I have trained a model using a tabular training data set.And now I want to use this model to predict some new data and get a answer.But how should I do?
I tried that read the unseen datas with test = pd.read_csv(),but when I called the method model.predict(test),it seem don’t work.
And I tried to use for-loop which is res = [learn.predict(test.iloc[i])[2] for i in range(test.shape[0])],
now it can run correctly but it too SLOW!!
I have more than seventy thousands unseen datas to predict,for-loop method costs more than six hours.
So how to predict large unseen datas quickly?
please help me,thanks!

Pak · April 24, 2019, 7:33am

I assume that there is a proper way to do that, probably involving something like .add_test, and making sure results wouldn’t be shuffled, but I ended up writing my own functions for that.

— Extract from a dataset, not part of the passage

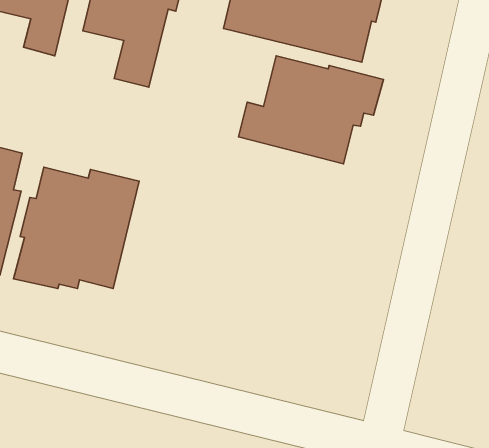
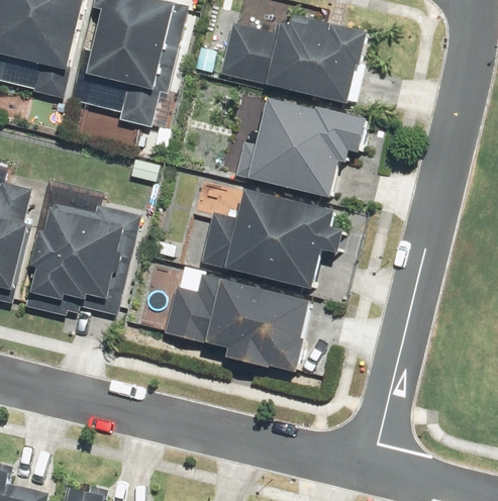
building: none -> [197,188,343,289]
building: none -> [161,274,310,372]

You can get prediction with get_cust_preds() from there

The only major thing is that you should split the process of data object creation into 2 phases (as overwise it’s impossible to get normalisation parameters used )

max666666 · April 24, 2019, 11:25am

thank you very much!

Poltigo · November 15, 2019, 6:17am

I have had the same issue, here is an elegant solution

gilf · October 29, 2020, 9:30am

Sometimes you cannot build the test dataset in advance, because you are getting the test data via an API, like in the Kaggle Riid competition.

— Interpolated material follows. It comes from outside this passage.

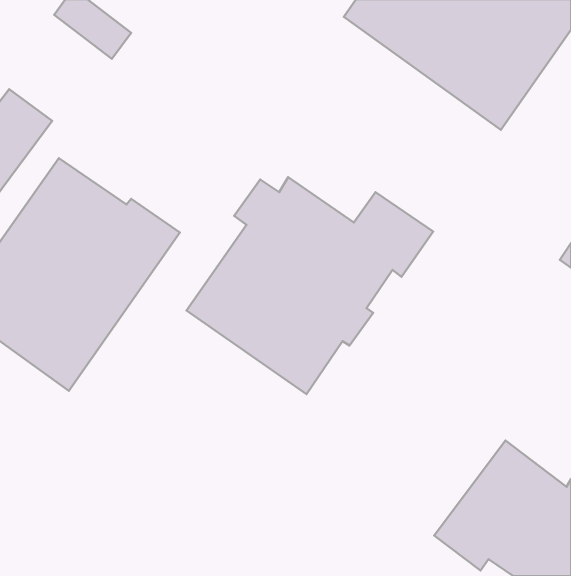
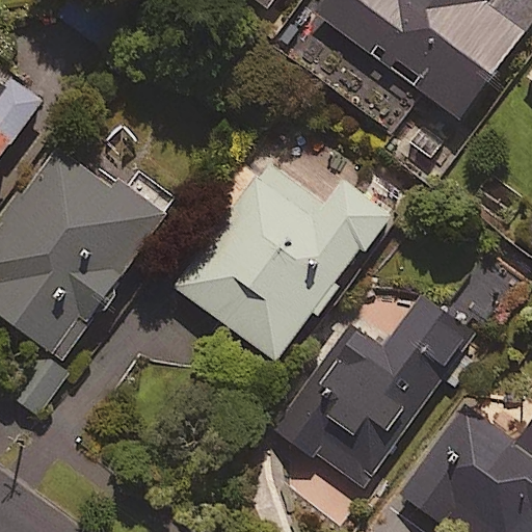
building: none -> [269,295,472,489]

I ended up creating a small function which predicts batches:

def predict_batch(self, df):
    dl = self.dls.test_dl(df)
    dl.dataset.conts = dl.dataset.conts.astype(np.float32)
    inp,preds,_,dec_preds = self.get_preds(dl=dl, with_input=True, with_decoded=True)
    return preds.numpy()

setattr(learn, 'predict_batch', predict_batch)

This function can be used like this:

%%time

sample_size = 2_000_000
preds = learn.predict_batch(learn, X[features].iloc[:sample_size])
roc_auc_score(X[target][:sample_size].values, preds)

I just wonder, why such a function is not in the fast.ai API. Keras for example supports this functionality out of the box.